WHAT TO PRODUCE
An exact reproduction is required of the lines from the beginning of the entries through the line with "inkl. 19 % MwSt.", pictures excluded and nothing added.
[Opening PROVIDED RECORDS section]
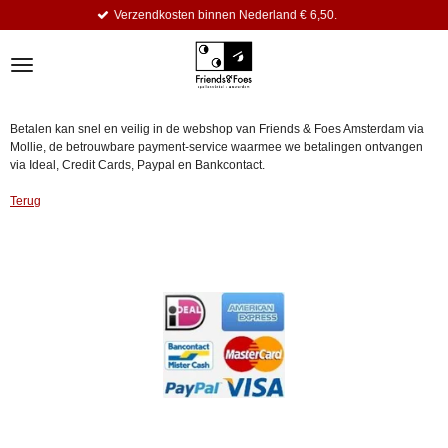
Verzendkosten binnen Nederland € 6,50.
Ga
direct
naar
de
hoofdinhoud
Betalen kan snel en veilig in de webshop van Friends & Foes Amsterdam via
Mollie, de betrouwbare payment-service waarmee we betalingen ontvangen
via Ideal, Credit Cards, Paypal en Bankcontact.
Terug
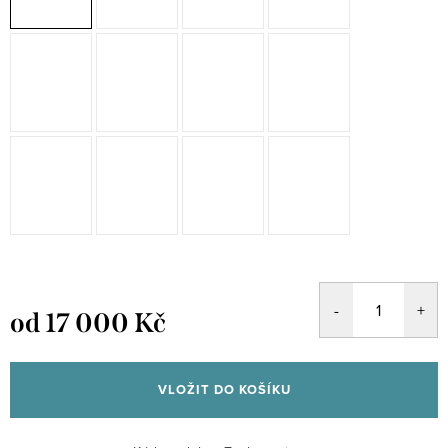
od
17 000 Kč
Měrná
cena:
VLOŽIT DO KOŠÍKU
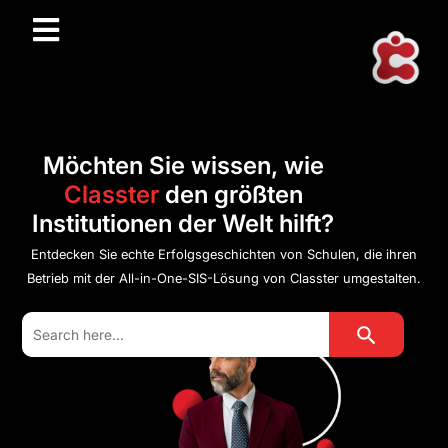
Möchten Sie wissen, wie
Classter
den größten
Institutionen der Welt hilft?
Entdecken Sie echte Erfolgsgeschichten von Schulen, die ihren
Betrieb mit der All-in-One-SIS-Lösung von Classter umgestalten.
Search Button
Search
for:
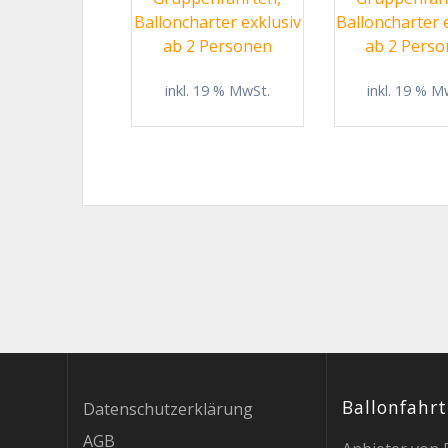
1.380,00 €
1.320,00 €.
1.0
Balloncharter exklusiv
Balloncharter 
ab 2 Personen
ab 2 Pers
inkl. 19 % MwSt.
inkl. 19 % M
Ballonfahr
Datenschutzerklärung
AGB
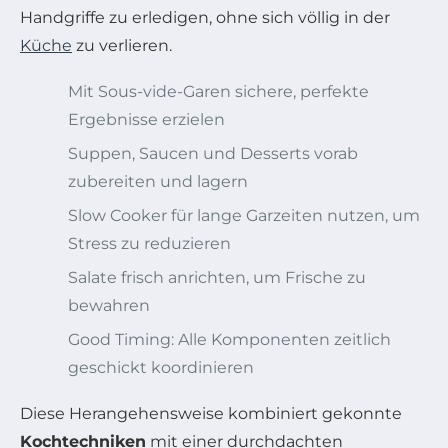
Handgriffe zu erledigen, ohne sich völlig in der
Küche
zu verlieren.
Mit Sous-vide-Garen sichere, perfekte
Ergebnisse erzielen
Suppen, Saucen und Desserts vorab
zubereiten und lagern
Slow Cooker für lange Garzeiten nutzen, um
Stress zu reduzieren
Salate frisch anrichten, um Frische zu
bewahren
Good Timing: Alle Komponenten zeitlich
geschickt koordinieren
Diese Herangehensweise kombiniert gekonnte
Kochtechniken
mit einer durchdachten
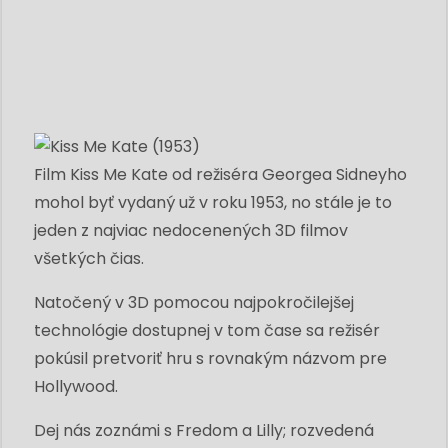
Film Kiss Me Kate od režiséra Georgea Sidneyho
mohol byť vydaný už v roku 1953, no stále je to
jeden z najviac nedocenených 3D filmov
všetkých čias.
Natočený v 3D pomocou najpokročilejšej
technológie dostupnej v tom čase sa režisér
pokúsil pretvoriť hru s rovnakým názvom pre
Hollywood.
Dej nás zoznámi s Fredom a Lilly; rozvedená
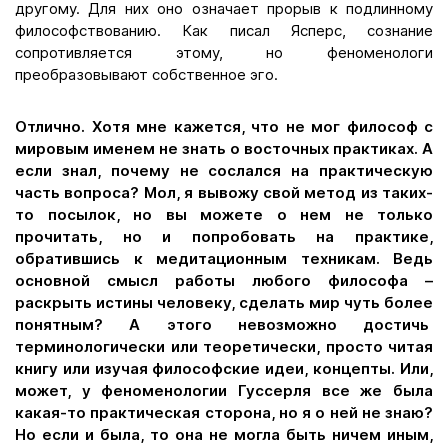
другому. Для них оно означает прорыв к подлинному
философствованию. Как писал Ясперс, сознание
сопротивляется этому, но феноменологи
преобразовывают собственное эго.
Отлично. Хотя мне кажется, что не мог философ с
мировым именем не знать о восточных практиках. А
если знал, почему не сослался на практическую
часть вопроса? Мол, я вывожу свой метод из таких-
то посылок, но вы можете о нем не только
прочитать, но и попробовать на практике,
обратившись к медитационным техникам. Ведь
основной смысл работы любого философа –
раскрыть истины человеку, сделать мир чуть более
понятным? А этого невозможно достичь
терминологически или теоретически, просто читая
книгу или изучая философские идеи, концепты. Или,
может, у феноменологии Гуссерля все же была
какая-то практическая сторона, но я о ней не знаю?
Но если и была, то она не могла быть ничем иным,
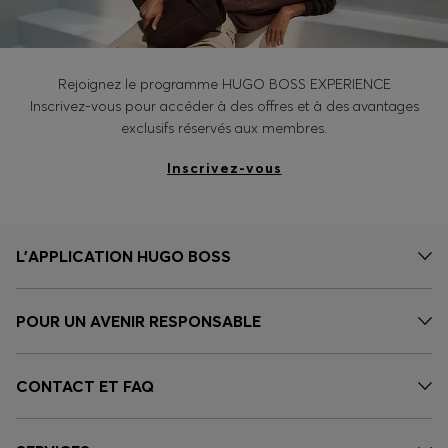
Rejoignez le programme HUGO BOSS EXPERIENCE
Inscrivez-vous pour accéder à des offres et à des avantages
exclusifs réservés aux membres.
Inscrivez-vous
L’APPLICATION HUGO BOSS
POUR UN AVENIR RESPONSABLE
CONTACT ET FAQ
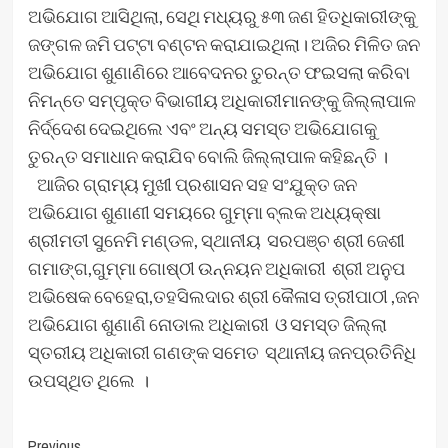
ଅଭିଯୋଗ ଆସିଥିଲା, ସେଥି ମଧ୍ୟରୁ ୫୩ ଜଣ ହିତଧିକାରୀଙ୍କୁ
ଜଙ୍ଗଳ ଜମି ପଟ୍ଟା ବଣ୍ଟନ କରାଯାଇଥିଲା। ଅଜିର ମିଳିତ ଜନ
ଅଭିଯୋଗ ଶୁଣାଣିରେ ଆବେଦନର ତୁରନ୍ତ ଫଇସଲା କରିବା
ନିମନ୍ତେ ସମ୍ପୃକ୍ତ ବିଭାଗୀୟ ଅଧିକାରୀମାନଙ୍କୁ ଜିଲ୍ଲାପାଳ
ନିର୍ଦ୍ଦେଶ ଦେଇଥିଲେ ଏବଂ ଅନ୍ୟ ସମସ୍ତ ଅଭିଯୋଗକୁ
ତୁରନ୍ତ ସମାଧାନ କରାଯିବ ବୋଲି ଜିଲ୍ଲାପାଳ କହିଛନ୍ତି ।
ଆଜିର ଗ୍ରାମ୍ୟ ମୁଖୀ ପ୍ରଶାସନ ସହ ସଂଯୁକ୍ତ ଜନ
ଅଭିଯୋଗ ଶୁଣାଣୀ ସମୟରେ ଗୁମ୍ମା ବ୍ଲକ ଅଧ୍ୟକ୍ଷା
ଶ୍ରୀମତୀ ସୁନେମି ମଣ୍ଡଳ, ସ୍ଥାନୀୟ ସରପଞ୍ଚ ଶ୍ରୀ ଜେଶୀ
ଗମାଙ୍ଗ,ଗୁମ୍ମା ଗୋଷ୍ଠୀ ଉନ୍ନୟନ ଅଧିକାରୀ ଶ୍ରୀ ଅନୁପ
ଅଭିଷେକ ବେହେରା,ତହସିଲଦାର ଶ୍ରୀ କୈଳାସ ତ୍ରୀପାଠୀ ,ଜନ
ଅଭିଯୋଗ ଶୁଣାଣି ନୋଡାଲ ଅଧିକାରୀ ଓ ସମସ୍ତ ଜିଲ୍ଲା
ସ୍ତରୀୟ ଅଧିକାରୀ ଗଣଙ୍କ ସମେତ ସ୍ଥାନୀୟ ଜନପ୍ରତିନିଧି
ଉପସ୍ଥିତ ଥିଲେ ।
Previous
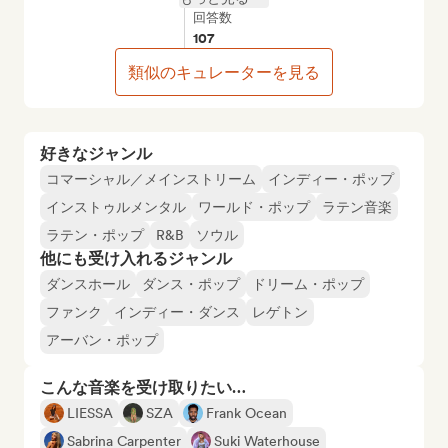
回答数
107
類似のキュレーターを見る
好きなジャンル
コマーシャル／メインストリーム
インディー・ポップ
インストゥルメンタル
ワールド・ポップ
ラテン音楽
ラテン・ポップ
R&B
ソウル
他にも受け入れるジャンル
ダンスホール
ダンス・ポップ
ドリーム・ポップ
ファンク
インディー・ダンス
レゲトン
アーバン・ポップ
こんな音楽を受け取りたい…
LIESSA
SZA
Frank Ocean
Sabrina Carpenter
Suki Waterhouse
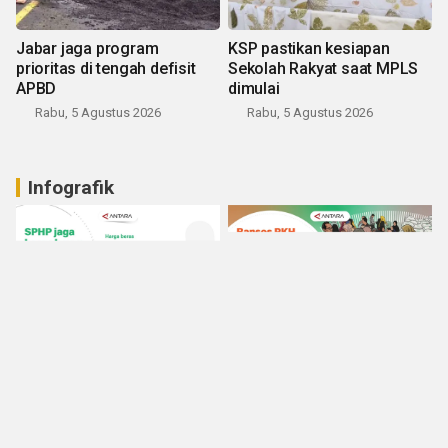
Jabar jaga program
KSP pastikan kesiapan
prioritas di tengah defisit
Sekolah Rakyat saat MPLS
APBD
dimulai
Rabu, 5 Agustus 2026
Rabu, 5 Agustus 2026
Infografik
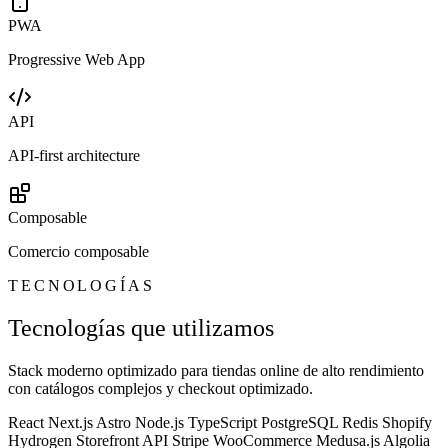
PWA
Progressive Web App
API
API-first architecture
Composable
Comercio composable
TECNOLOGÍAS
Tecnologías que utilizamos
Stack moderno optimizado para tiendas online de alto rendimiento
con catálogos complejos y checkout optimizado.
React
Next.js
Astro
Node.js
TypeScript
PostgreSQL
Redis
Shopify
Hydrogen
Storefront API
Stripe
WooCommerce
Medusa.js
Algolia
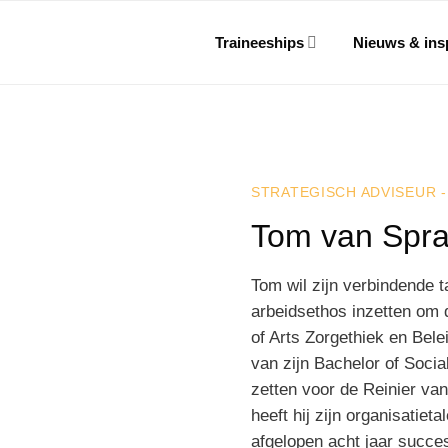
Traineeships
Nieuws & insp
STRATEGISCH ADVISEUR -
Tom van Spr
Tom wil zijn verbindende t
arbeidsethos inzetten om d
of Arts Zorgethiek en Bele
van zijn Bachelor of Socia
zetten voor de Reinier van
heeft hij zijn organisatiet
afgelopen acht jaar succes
[Closing PROVIDED RECORDS section]
WRITTEN SOLUTION
Verzendkosten binnen Nederland € 6,50.
Ga
direct
naar
de
hoofdinhoud
Betalen kan snel en veilig in de webshop van Friends & Foes Amsterdam via
Mollie, de betrouwbare payment-service waarmee we betalingen ontvangen
via Ideal, Credit Cards, Paypal en Bankcontact.
Terug
od
17 000 Kč
Měrná
cena:
VLOŽIT DO KOŠÍKU
Möchten Sie wissen, wie
Classter
den größten
Institutionen der Welt hilft?
Entdecken Sie echte Erfolgsgeschichten von Schulen, die ihren
Betrieb mit der All-in-One-SIS-Lösung von Classter umgestalten.
Search Button
Search
for:
1.380,00 €
1.320,00 €.
1.0
Balloncharter exklusiv
Balloncharter 
ab 2 Personen
ab 2 Pers
inkl. 19 % MwSt.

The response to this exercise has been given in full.